Requirement -
Only some lines are wanted. Transcribe, exactly, the lines below from the line with "nose: (46, 238)" up to and including the line with "right hip: (400, 159)".

Skeletal landmark data
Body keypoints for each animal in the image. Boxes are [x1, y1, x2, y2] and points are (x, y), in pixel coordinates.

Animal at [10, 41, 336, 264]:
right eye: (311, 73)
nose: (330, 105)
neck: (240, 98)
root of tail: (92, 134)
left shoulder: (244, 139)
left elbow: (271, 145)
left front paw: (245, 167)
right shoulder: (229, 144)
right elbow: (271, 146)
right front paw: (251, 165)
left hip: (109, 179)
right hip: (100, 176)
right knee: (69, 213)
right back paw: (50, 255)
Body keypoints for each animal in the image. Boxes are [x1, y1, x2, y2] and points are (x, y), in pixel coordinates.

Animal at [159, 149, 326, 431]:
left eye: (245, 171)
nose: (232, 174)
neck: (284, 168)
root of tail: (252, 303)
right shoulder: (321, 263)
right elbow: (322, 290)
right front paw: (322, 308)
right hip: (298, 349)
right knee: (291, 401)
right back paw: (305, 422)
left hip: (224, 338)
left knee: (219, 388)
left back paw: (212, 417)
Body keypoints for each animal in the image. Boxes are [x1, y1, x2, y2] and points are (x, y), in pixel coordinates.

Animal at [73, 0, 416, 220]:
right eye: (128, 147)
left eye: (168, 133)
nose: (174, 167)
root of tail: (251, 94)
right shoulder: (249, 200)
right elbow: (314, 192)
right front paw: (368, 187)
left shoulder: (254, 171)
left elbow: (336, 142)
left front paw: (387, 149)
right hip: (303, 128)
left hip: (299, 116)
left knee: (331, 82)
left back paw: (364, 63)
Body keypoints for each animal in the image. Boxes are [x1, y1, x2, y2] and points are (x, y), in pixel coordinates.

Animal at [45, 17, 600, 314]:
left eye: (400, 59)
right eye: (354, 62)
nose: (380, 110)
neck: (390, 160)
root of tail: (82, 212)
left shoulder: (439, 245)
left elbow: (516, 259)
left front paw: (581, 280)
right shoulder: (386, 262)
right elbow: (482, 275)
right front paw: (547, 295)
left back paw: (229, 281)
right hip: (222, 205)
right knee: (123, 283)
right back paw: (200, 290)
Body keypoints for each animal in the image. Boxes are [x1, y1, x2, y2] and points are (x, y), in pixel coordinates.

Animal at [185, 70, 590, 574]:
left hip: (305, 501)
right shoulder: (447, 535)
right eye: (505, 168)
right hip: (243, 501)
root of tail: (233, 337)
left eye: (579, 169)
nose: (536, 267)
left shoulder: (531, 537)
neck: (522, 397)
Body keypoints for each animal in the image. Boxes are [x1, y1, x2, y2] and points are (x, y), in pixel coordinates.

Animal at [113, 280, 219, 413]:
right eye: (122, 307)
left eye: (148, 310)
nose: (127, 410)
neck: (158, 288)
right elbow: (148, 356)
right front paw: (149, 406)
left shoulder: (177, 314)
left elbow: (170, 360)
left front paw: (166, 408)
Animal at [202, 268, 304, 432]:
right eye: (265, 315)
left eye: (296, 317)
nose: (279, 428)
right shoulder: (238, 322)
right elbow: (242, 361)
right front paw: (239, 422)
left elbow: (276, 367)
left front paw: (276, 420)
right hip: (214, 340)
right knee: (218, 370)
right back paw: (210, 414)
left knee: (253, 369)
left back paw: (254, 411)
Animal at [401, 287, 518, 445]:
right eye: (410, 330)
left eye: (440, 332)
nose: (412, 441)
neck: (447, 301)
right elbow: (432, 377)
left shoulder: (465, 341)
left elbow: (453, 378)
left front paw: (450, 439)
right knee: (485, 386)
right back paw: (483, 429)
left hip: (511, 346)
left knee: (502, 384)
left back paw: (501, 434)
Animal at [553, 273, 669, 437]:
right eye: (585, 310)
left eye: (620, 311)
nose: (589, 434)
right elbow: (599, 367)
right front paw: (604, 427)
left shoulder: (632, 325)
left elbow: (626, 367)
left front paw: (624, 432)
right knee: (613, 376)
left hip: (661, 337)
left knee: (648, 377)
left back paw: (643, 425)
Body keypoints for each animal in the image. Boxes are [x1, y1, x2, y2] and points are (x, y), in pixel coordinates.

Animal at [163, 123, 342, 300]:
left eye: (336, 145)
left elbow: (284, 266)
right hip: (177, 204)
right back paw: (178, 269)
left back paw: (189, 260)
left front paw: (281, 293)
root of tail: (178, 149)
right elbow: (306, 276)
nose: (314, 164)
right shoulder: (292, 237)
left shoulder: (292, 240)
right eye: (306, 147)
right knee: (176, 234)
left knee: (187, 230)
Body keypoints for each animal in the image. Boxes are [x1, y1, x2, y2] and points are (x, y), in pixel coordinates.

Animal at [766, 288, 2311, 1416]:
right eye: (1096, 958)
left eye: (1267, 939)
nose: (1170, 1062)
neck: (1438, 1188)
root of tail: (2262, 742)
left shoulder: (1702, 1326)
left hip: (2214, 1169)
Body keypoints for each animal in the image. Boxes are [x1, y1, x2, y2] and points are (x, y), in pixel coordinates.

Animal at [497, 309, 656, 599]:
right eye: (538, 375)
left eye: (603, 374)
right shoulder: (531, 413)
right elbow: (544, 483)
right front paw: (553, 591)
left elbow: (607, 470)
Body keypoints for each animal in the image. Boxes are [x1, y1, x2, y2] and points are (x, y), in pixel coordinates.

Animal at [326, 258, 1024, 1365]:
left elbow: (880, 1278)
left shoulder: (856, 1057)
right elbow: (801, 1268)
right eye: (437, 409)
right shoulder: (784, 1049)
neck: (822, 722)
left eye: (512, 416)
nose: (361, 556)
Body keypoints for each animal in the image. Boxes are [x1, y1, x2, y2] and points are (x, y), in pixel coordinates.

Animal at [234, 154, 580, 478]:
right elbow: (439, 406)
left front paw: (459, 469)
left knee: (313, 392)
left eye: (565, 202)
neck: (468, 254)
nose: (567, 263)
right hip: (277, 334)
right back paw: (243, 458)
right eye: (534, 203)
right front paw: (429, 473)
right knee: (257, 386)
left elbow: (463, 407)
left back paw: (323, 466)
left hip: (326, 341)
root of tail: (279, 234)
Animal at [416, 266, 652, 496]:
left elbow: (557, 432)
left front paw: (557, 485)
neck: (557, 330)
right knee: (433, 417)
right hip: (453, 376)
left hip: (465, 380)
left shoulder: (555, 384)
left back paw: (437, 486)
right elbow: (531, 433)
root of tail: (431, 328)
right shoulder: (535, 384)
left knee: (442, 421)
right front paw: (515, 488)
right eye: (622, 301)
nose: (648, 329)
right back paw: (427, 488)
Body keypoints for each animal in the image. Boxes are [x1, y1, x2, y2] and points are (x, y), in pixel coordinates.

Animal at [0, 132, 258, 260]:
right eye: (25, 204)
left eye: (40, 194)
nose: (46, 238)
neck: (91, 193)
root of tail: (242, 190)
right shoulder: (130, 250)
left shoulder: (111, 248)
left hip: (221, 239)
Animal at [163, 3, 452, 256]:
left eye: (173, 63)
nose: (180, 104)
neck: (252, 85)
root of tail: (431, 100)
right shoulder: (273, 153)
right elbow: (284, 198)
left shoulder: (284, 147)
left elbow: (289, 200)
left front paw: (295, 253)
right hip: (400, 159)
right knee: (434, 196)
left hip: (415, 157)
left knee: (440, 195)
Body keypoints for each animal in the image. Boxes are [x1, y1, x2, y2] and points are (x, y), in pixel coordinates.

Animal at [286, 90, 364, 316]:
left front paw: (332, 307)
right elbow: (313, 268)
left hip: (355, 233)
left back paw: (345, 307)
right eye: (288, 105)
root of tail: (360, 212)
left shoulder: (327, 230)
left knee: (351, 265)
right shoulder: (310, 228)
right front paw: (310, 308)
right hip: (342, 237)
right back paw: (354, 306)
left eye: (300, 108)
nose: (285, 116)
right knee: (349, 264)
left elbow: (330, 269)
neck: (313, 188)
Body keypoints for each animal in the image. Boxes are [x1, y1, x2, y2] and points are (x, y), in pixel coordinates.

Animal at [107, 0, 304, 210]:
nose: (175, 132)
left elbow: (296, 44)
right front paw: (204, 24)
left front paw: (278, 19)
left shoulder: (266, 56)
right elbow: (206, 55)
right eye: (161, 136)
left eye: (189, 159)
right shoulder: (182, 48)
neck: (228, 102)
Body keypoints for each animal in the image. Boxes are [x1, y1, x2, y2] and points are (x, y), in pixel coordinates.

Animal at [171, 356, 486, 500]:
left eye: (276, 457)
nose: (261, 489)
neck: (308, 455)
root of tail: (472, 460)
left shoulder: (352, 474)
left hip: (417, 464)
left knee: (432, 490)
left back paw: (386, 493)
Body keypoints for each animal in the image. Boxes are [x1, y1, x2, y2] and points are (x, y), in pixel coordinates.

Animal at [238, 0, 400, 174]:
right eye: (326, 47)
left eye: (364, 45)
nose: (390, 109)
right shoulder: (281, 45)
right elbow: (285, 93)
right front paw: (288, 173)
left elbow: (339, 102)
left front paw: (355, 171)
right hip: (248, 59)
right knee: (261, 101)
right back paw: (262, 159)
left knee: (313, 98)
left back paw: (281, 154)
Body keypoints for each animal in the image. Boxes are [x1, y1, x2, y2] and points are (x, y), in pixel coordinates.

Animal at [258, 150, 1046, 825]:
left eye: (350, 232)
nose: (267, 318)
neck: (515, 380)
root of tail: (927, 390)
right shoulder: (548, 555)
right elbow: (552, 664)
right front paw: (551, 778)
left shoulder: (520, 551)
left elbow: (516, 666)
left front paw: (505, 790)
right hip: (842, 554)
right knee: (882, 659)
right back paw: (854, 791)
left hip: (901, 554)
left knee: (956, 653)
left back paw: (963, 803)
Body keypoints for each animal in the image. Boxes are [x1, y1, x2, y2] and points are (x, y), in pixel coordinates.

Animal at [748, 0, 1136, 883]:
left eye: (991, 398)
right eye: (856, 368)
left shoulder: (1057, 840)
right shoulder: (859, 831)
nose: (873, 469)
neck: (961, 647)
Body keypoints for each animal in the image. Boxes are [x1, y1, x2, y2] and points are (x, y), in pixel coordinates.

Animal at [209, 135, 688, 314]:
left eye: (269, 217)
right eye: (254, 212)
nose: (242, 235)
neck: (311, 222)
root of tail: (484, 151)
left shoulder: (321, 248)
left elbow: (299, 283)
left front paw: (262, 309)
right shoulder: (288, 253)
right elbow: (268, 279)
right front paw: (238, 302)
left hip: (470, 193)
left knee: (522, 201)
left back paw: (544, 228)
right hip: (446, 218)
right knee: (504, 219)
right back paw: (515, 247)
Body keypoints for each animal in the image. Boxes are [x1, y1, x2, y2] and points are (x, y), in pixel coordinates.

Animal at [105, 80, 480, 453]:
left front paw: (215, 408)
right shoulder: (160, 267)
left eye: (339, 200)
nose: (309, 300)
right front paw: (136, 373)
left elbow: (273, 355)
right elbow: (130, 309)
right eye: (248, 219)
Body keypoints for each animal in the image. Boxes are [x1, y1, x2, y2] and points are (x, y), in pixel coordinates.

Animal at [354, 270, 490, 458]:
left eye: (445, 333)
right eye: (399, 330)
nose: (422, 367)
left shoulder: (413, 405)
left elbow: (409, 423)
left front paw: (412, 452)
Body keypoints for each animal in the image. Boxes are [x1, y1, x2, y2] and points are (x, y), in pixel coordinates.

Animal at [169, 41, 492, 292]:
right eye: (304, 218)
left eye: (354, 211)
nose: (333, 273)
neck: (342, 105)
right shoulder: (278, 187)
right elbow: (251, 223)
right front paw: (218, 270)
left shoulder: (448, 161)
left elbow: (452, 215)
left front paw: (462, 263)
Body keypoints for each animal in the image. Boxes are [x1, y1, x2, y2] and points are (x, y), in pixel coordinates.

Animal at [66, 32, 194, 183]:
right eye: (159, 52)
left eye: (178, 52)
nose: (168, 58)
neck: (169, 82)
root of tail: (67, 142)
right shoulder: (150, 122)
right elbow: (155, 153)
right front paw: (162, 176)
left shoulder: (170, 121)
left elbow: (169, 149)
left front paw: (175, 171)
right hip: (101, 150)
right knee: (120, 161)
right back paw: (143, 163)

Answer section -
nose: (46, 238)
neck: (91, 193)
root of tail: (242, 190)
right shoulder: (130, 250)
left shoulder: (111, 248)
left hip: (221, 239)
Animal at [163, 3, 452, 256]:
left eye: (173, 63)
nose: (180, 104)
neck: (252, 85)
root of tail: (431, 100)
right shoulder: (273, 153)
right elbow: (284, 198)
left shoulder: (284, 147)
left elbow: (289, 200)
left front paw: (295, 253)
right hip: (400, 159)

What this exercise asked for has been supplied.